I've been reading some rather amusing emails this morning about this new polling suggesting that the public is really upset about deficits. People seem to suddenly be getting the idea that Democrats talking like a bunch of fiscal conservatives all the time might just be counterproductive. I've been a Cassandra on this issue for many years and it gives me little pleasure to say "I told you so," but,well, I did.

There was never any doubt that the fiscal scolds would come out of the woodwork once the Republicans were out of office and there was never any doubt that the public would buy into the notion that deficits were a huge danger to their financial security. This is because nobody has ever even tried to tell them otherwise for more than 30 years and they have nothing else to explain why everything has gone to hell in a handbasket. (Lord knows it would be wrong to blame the drunken gambling elite who nearly destroyed the world economy. That would be "class warfare" and there's nothing more unseemly than that.)

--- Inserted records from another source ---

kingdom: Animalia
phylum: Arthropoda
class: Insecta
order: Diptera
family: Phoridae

Low taxes, eliminating welfare ("as we know it") demagogueing entitlements and expanding military spending has pretty much been Reagan's program which both parties continue to run on and govern with. You'll recall that Bill Clinton declared "the era of big government is over." And Obama famously evoked Reagan during the campaign and more recently talked about striking a "Grand Bargain" on cutting "entitlements." (Or Peter Orzsag saying that social security reform is "a test of manhood.")

Of course, this comes back to the basic problem of the Democratic party which lost its moorings some time back and even with a huge majority can't seem to figure out how to govern outside the center right paradigm. (That assumes they would even want to do that, which is, at this point, highly questionable.)

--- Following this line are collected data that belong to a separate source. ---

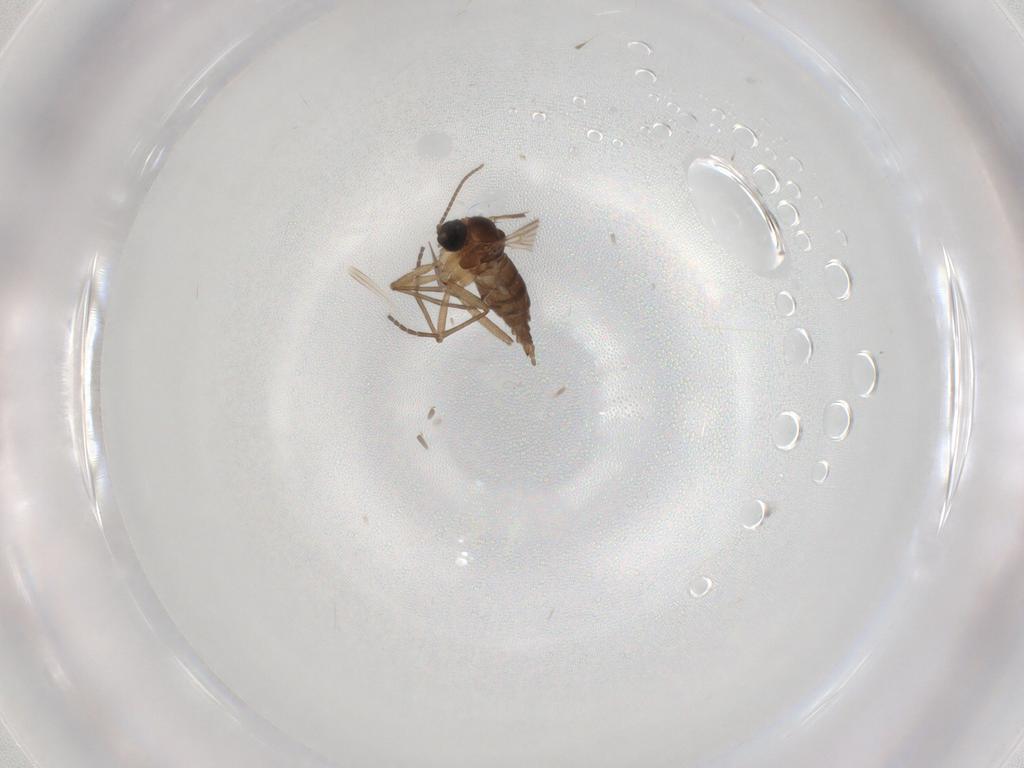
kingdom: Animalia
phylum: Arthropoda
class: Insecta
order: Diptera
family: Sciaridae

On health care, arguably the most important Democratic initiative of our lifetimes, they are bargaining away any hope of real success because basically it cannot fit into the Reagan governance program. They took single payer off the table years ago and the presidential candidates kicked it completely out the door. Today, as dday lays out in all its ugly detail below, they are bargaining away the public option, the only hope of keping the insurance companies from irrevocably corrupting the reform efforts. Evidently, they refuse to fight the insurance companies which, after the banks (who have also asserted their ownership of the US government) are their most valued benefactors. (I should point out that I did hear a White House spokesperson say that the insurance companies were being "partners" in reform simply because they are good Americans, so perhaps I'm being too harsh.)

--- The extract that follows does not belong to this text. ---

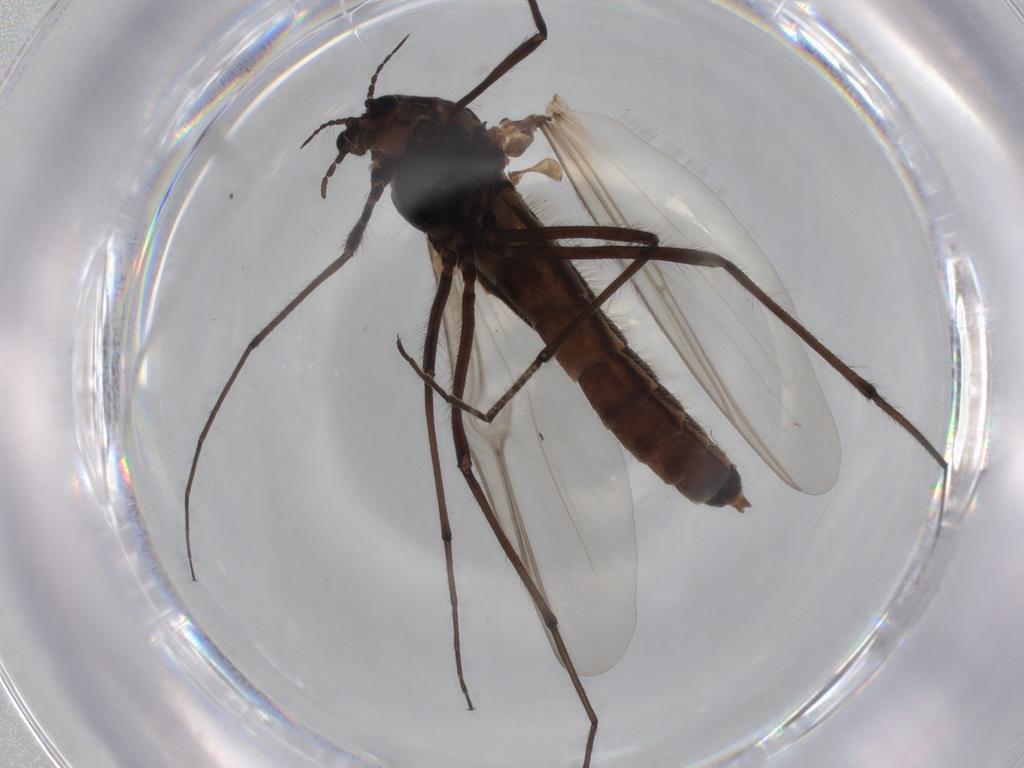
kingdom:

The bipartisan elite consensus that governs this country is quite simple. First, deficits and high taxes are always the basic cause of economic stress or the biggest threat facing a recovery, no matter the circumstances. (The corollary is that cutting taxes and spending are the ultimate answer to every economic challenge.) Taxes on the wealthy (excuse me "the most productive") must be kept as low as possible, the military cannot be subject to any budgetary constraint and the national security state cannot be held accountable, business and industry must always be given top priority and all other government expenditures are legislative bargaining chips regardless of their impact on the lives of average Americans. Nobody questions that consensus or even suggests that some other set of priorities might be useful from time to time.

I see nothing that makes me think any of that is changing, regardless of my hopes that it might. There was always a chance that given enough power and a crisis situation, the Democrats would see a chance to break the consensus and create a new one on their own terms. But it was always a long shot.

If you look at California today, where Reagan had a big head start, you can see where the country is headed if we don't change direction.


Update: Perlstein, currently wallowing in the excesses of the 70s, writes in to point out that it didn't start with Clinton. It started with an earlier southern center-right Democratic president:

"We need patience and good will, but we really need to realize that there is a limit to the role and the function of government. Government cannot solve our problems, it can't set our goals, it cannot define our vision. Government cannot eliminate poverty or provide a bountiful economy or reduce inflation or save our cities or cure illiteracy or provide energy."